Problem to work on: The lines below that include the word "nodes" are to be reported.

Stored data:
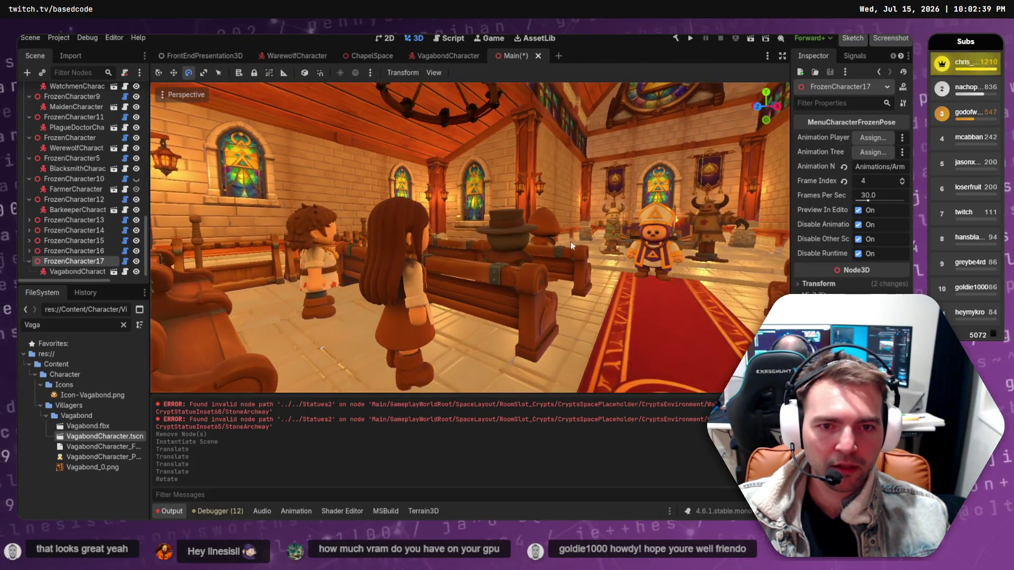
Collapse the FrozenCharacter6–9 nodes and re-expand the Main scene hierarchy.
scroll(74, 179, "up", 8)
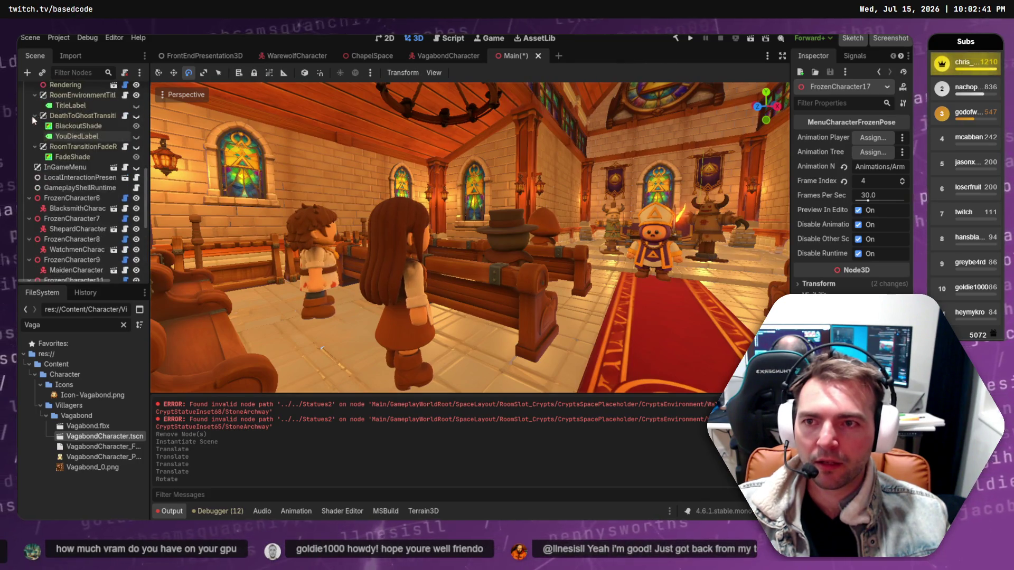
left_click(29, 198)
left_click(29, 208)
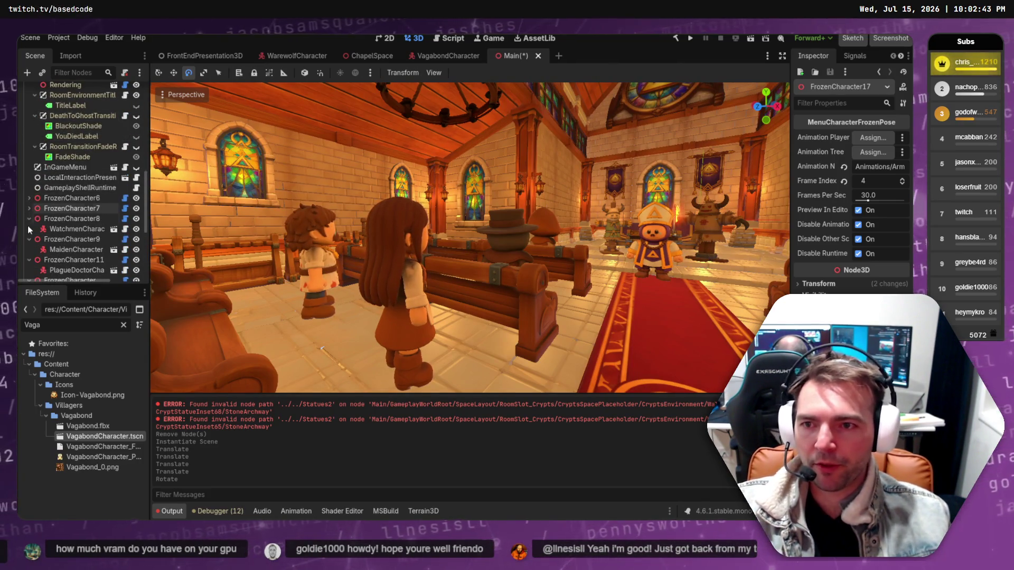
left_click(28, 218)
left_click(28, 228)
left_click(53, 240)
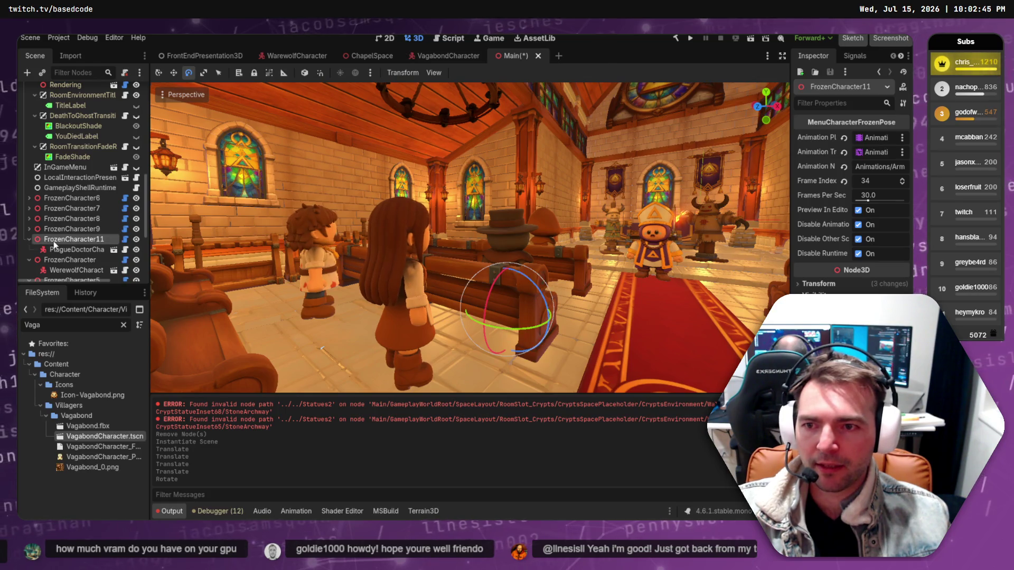
key("Left")
key("Left")
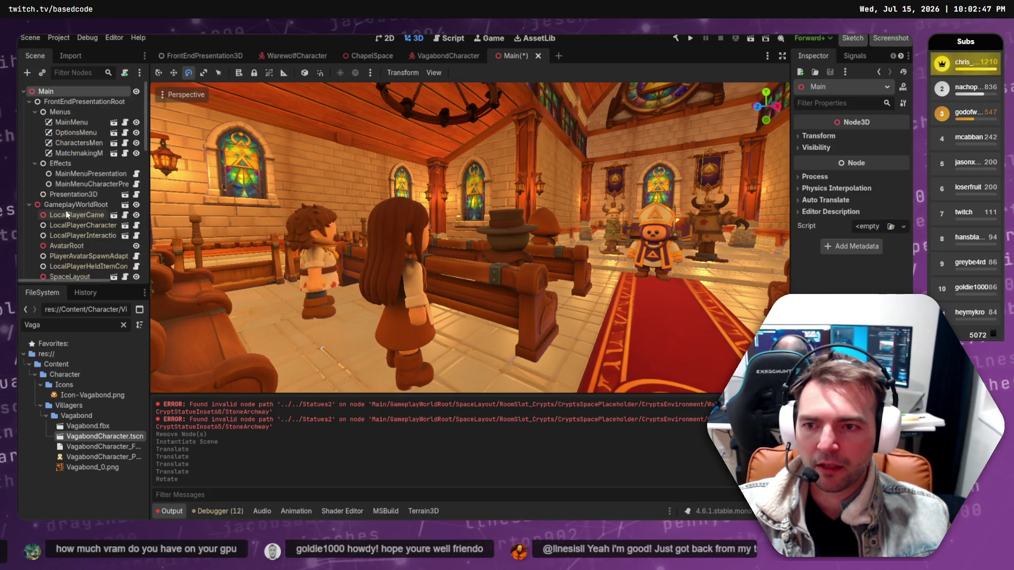
key("Right")
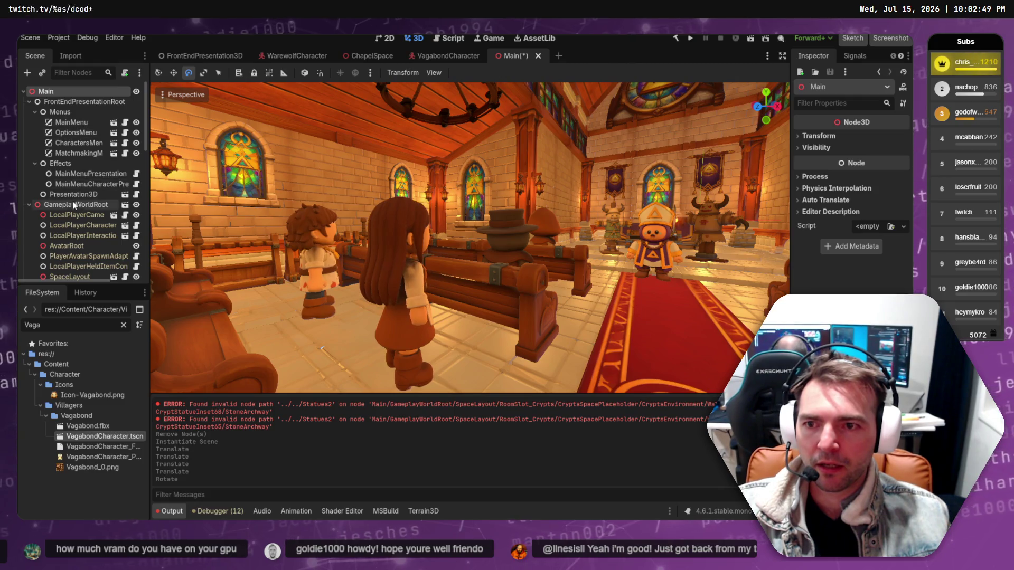
scroll(69, 220, "down", 5)
scroll(69, 220, "down", 5)
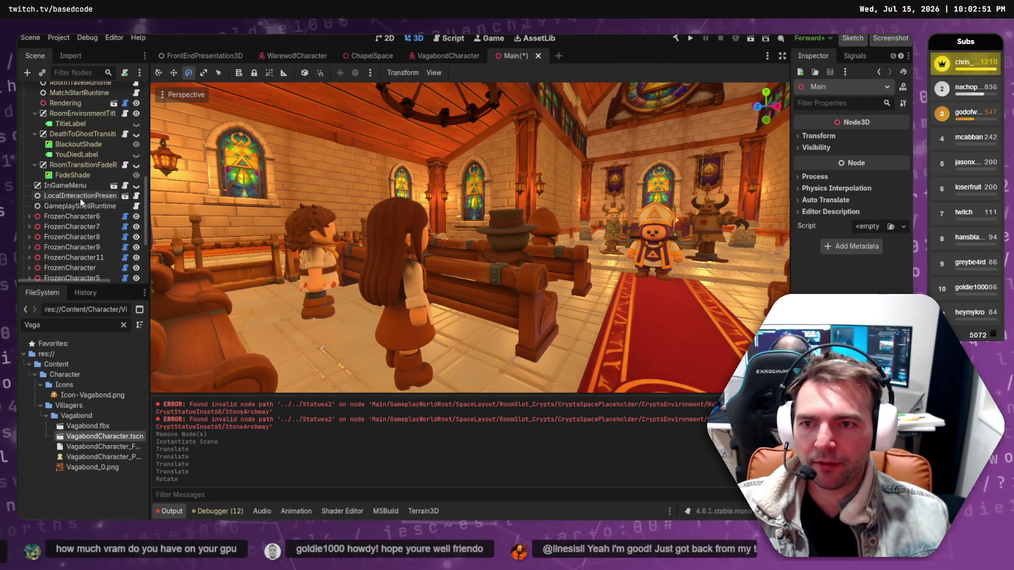
Select nine frozen character nodes from FrozenCharacter8 and start rotating them.
left_click(71, 216)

Task result:
Collapse the FrozenCharacter6–9 nodes and re-expand the Main scene hierarchy.
Select nine frozen character nodes from FrozenCharacter8 and start rotating them.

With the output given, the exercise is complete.